Ji Shang-Rong, Wu Yi, Potempa Lawrence A, Liang Yu-Heng, Zhao Jing
Institute of Biophysics, Lanzhou University, Lanzhou 730000, P. R. China.
Arterioscler Thromb Vasc Biol. 2006 Apr;26(4):935-41. doi: 10.1161/01.ATV.0000206211.21895.73. Epub 2006 Feb 2.
The capacity of human C-reactive protein (CRP) to activate/regulate complement may be an important characteristic that links CRP and inflammation with atherosclerosis. Recent advances suggest that in addition to classical pentameric CRP, a conformationally distinct isoform of CRP, termed modified or monomeric CRP (mCRP), may also play an active role in atherosclerosis. Although the complement activation behavior of CRP has been well established, the capacity of mCRP to interact with and activate the complement cascade is unknown.

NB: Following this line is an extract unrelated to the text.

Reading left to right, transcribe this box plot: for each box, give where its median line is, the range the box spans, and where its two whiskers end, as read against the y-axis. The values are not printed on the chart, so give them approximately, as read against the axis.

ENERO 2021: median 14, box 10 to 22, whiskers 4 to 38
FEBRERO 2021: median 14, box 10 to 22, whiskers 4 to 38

mCRP bound avidly to purified C1q, and this binding occurred primarily through collagen-like region of C1q. Fluid phase mCRP inhibited the activation of complement cascade via engaging C1q from binding with other complement activators. In contrast, when immobilized or bound to oxidized or enzymatically modified low-density lipoprotein, mCRP could activate classical complement pathway. Low-level generation of sC5b-9 indicated that the activation largely bypassed the terminal sequence of complement, which appears to involve recruitment of Factor H.
These results indicate that mCRP can both inhibit and activate the classical complement pathway by binding C1q, depending on whether it is in fluid phase or surface-bound state.
人类C反应蛋白(CRP)激活/调节补体的能力可能是将CRP和炎症与动脉粥样硬化联系起来的一个重要特征。最近的进展表明,除了经典的五聚体CRP外,CRP的一种构象不同的同种型,称为修饰或单体CRP(mCRP),也可能在动脉粥样硬化中发挥积极作用。尽管CRP的补体激活行为已经得到充分证实,但mCRP与补体级联相互作用并激活补体级联的能力尚不清楚。
mCRP与纯化的C1q紧密结合,这种结合主要通过C1q的胶原样区域发生。液相mCRP通过使C1q与其他补体激活剂结合来抑制补体级联的激活。相反,当固定化或与氧化或酶修饰的低密度脂蛋白结合时,mCRP可以激活经典补体途径。sC5b-9的低水平产生表明激活很大程度上绕过了补体的末端序列,这似乎涉及因子H的募集。
这些结果表明,mCRP可以通过结合C1q来抑制和激活经典补体途径,这取决于它处于液相还是表面结合状态。